** begin **

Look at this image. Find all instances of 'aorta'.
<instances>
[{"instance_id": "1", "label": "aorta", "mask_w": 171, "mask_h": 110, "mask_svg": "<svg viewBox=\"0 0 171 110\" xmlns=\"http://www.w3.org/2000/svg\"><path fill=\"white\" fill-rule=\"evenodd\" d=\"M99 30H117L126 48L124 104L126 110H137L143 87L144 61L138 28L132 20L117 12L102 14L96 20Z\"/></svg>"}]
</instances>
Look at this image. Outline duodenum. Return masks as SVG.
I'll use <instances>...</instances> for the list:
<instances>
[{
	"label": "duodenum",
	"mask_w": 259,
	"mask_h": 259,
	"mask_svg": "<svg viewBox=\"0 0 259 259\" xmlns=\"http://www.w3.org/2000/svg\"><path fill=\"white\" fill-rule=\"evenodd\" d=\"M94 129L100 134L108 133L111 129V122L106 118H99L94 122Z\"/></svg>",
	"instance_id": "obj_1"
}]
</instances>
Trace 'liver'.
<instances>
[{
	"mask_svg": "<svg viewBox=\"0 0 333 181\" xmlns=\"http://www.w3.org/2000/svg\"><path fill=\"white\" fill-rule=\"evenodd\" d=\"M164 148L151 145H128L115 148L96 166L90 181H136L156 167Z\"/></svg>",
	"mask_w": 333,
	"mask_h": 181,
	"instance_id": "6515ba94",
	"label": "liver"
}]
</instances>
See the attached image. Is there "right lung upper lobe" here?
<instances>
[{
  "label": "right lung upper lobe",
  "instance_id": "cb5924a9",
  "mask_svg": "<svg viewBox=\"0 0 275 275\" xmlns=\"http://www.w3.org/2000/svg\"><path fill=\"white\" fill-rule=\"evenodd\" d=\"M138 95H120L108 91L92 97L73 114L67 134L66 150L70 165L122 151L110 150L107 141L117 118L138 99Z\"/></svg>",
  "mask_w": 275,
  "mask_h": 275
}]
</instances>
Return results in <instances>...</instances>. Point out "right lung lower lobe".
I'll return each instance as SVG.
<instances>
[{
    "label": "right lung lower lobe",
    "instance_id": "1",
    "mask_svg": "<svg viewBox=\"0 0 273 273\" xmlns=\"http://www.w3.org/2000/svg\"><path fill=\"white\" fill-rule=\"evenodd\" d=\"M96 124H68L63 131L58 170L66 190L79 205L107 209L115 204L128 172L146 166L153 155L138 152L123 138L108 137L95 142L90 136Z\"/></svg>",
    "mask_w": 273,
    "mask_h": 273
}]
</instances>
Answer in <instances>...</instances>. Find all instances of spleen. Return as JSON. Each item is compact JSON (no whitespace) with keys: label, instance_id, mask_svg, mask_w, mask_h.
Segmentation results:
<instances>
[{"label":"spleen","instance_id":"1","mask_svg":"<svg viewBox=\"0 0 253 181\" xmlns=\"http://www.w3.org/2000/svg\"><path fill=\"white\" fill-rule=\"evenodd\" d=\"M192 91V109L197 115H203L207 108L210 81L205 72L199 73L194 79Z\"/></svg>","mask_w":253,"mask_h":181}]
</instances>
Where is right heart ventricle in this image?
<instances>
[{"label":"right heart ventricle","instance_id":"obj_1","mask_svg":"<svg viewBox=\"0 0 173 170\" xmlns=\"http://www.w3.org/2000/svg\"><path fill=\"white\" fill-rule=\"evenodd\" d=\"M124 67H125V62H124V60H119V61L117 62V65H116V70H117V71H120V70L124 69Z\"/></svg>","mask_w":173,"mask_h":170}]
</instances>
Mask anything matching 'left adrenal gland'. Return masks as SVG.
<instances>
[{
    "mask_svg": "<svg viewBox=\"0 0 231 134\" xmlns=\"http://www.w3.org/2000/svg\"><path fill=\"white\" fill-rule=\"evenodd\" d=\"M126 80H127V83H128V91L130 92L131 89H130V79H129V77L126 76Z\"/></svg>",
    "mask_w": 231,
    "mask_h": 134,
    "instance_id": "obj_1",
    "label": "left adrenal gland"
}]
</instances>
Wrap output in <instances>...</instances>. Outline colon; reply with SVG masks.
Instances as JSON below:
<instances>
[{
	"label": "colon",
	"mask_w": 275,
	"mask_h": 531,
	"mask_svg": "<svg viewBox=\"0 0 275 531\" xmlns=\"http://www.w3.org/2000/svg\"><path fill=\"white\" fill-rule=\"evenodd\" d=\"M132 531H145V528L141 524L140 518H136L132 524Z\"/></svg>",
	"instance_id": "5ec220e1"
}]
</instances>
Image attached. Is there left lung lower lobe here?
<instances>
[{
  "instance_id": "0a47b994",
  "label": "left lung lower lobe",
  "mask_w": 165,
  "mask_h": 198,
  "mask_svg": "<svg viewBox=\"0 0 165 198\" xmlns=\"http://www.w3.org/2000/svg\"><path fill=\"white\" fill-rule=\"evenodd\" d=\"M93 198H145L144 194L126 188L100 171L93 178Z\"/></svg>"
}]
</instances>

** end **

_Exercise goal_. Copy the entries verbatim, starting at the line that contains "Mask anything matching" and ending with the final line of the entries, both included.

_In response_.
Mask anything matching 'left adrenal gland'. Return masks as SVG.
<instances>
[{
    "mask_svg": "<svg viewBox=\"0 0 231 134\" xmlns=\"http://www.w3.org/2000/svg\"><path fill=\"white\" fill-rule=\"evenodd\" d=\"M126 80H127V83H128V91L130 92L131 89H130V79H129V77L126 76Z\"/></svg>",
    "mask_w": 231,
    "mask_h": 134,
    "instance_id": "obj_1",
    "label": "left adrenal gland"
}]
</instances>
Wrap output in <instances>...</instances>. Outline colon; reply with SVG masks.
Instances as JSON below:
<instances>
[{
	"label": "colon",
	"mask_w": 275,
	"mask_h": 531,
	"mask_svg": "<svg viewBox=\"0 0 275 531\" xmlns=\"http://www.w3.org/2000/svg\"><path fill=\"white\" fill-rule=\"evenodd\" d=\"M132 531H145V528L141 524L140 518H136L132 524Z\"/></svg>",
	"instance_id": "5ec220e1"
}]
</instances>
Image attached. Is there left lung lower lobe here?
<instances>
[{
  "instance_id": "0a47b994",
  "label": "left lung lower lobe",
  "mask_w": 165,
  "mask_h": 198,
  "mask_svg": "<svg viewBox=\"0 0 165 198\" xmlns=\"http://www.w3.org/2000/svg\"><path fill=\"white\" fill-rule=\"evenodd\" d=\"M93 198H145L144 194L126 188L100 171L93 178Z\"/></svg>"
}]
</instances>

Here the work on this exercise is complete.